Lose 80lbs in 3 Days……

February 26, 2008
i like this joke and tell it frequently….so i thought i’d share it.  

 did you hear about the guy who had tried every diet in the world in an attempt to lose weight? he tried the scarsdale diet, the navy diet, weight watchers, etc. and none worked. he was reading the paper one day when he noticed a small ad that read, ”lose weight $1.00 a pound.”  and it simply listed a telephone number.
    having little to lose the man called the number. a voice on the other end asked, “how much weight do you want to lose?”
    to which the man responded, “ten pounds.”
    the voice replied, “very well, put you check in the mail and we’ll have a representative over to your house in the morning.”
    about 9:00 A.M. the next morning the man gets a knock on the door. there stood a beautiful redheaded woman, completely naked except for a sign around her neck stating, “if you catch me you can screw me”.
    well the overweight fellow chased her upstairs, downstairs, over sofas, through the kitchen, all around the house. finally he did catch her and when he was through  enjoying himself, she said,  “quick, go into the bathroom and weigh yourself!”  he did just that and was amazed to find that he had lost ten pounds, right to the ounce!
    that evening he called the number again.  the voice on the other end asked, “how much weight do you want to lose?”
    to which the somewhat less overweight man replied, “twenty pounds”. 
    “very well”, the voice on the phone told him,  “put your check in the mail and we’ll have a representative over to your house in the morning.”
    at about 8:00 A.M. the next morning the man receives a knock on the door. when he opens the door he sees a beautiful blonde dressed only in track shoes and a sign around her neck stating, “if you catch me you can screw me”.  the chase took awhile longer this time but the man finally did catch her.
    when he was through she told him, “quick, run into the bathroom and weigh yourself!”  he ran to the bathroom and found he had lost another 20 pounds!
    “this is fantastic!” he thought to himself.
    later that evening he called the number again and the voice at the other end asked,
“how much weight do you want to lose?” 
    “fifty pounds!” the man exclaimed.
    “fifty pounds?”  the voice asked. “that’s an awful lot of weight to lose at one time.”

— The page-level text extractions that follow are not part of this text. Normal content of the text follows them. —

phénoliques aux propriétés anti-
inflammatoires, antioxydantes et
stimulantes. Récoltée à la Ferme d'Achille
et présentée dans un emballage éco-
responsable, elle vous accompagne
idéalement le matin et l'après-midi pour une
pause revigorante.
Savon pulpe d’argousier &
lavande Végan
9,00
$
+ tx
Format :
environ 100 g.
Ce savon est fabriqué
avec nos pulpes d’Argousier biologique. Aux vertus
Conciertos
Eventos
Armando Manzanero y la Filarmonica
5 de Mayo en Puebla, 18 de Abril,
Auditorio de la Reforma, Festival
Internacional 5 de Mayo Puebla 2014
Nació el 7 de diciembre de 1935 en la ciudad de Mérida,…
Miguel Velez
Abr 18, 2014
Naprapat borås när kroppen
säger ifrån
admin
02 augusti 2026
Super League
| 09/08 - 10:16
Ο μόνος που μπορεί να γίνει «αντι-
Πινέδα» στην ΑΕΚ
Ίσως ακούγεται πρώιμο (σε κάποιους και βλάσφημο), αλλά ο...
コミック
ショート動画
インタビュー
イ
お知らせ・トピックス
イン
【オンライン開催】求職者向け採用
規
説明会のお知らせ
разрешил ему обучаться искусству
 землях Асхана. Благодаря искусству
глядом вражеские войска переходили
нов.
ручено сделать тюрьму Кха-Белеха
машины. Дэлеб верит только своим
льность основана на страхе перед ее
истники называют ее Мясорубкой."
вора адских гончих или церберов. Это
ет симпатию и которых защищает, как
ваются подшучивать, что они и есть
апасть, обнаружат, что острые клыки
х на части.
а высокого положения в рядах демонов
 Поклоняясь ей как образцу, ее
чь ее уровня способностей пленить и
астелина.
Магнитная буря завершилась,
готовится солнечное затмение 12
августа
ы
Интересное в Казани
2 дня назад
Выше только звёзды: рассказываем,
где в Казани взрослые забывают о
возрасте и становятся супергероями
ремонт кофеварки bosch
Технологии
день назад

    the overweight man replied, “my check’s already in the mail. you just have your representative over here in the morning.”  then he hung up the phone.
    about 6:00 A.M. the next morning the man gets out of bed and gets all fancied up, ready for the next representative. at about 7:00 A.M. he gets a knock on the door. when he opens the door he sees this large gorilla with a sign around his neck stating, “if i catch you i’m going to screw you.”